"Die Erinnerung hat ein Haus - die Zukunft der Internationalen Jugendbegegnungsstätte Auschwitz"

Grußwort

Sehr geehrte Damen und Herren,

als Gastgeber und Mitveranstalter der Tagung "Die Erinnerung hat ein Haus - Die Zukunft der Internationalen Jugendbegegnungsstätte Auschwitz" ist es mir eine Freude und Ehre, Sie hier am Gendarmenmarkt in der Dienststelle des Bevollmächtigten des Rates der EKD bei der Bundesrepublik Deutschland und der Europäischen Union begrüßen zu dürfen.

"Wenn du hier gewesen bist, sollst du wiederkommen.
Zuerst nur: die Flut der Gefühle,
erschrecken vor dem Ausmaß des Bösen, mitleiden, mitfühlen, trauern -
wegen eines einzigen Kinderschicksals oder wegen der Millionen unschuldiger Opfer.

Und wiederkommen sollst du, weil auch du wissen kannst:
Namen der Opfer - wie viele kennst du?
Namen der Täter - deutsche zumeist - Verursacher, Vollstrecker,
auch Namen von Schreckensorten wirst du dir einprägen
und wirst erschrecken vor dem brutalen Interesse von Herrenmenschen.

So wirst du dann hier stehen
und dein Gefühl, dein Verstand und dein Gewissen werden dir sagen:
Vergiß nicht!
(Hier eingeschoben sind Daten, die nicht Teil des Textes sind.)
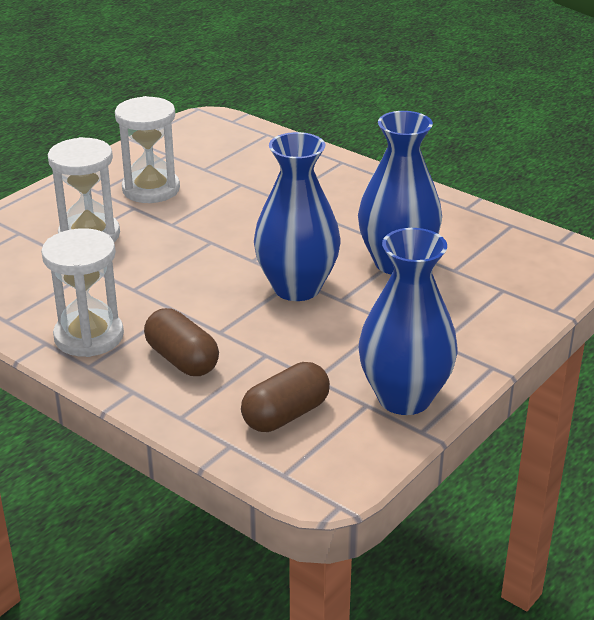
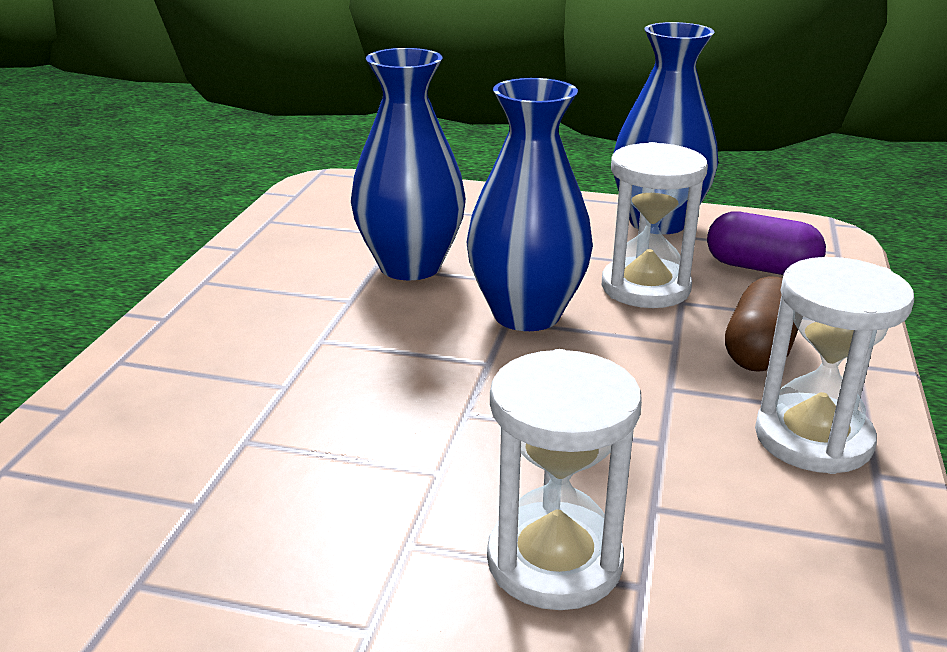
camera: 115 degrees left, 5 degrees down
white hourglass [115,96,180,203] -> white hourglass moved to [602,142,708,308]
brown capsule [241,362,330,432] -> purple capsule [707,212,826,275]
Niemals.
Und steh zu dem Land, das hier derer gedenkt, die nicht leben durften."

Diese Worte trug Joachim Gauck bei seinem Staatsbesuch in Israel am 29. Mai 2012 in das Gästebuch der Holocaust Gedenkstätte Yad Vashem ein. Viele von uns werden das Bild noch vor Augen haben, wie Joachim Gauck unter den Eindrücken des Besuchs von Yad Vashem an das schlichte hölzerne Schreibpult tritt, die Notiz mit der vorbereiteten Formulierung aus der Hand legt und hoch konzentriert in das Gästebuch zu schreiben beginnt.

Die Erinnerung an den Holocaust und sein Grauen, das unsere Vorstellungskraft übersteigt, bedarf der Orte: für die Flut der Gefühle, für das Ausmaß des Bösen, für das Wissen um Opfer, Täter und Schreckensorte. Und nicht zuletzt, um es nicht zu vergessen und zu ihm zu stehen, das Land derer, die nicht leben durften.

Und die Erinnerung bedarf der authentischen Orte, damit die fertigen - die vorgefertigten - Deutungsmuster aufbrechen und die feststehenden Vorstellungen wieder in Fluss geraten.

Und natürlich bedarf die Erinnerung an den Holocaust der Zeiten des Gedenkens, wie wir es am 27. Januar tun, an dem Tag der Befreiung des Konzentrationslagers Auschwitz-Birkenau vor 68 Jahren.

Sehr geehrte Damen und Herren,

die Internationale Jugendbegegnungsstätte in Oswiecim / Auschwitz ist ein solcher Ort des Gedenkens an den Holocaust - ein authentischer Ort genauer. Und damit ist sie ein herausragender Ort der historisch-politischen Bildungsarbeit, zu der uns der Holocaust verpflichtet. Es ist mir deshalb mehr als eine Freude und Ehre, es ist mir ein überaus wichtiges Anliegen, mit Ihnen über die Herausforderungen und Chancen der Bildungs- und Begegnungsarbeit in der Begegnungsstätte Oswiecim / Auschwitz nachzudenken. Die Zukunft der Jugendbegegnungsstätte ist für die Evangelische Kirche in Deutschland von hohem Interesse. Das zeigt die Teilnahme und das Mitwirken des Ratsvorsitzenden, Präses Dr. h.c. Nikolaus Schneider, über die ich mich sehr freue und den ich besonders begrüßen darf.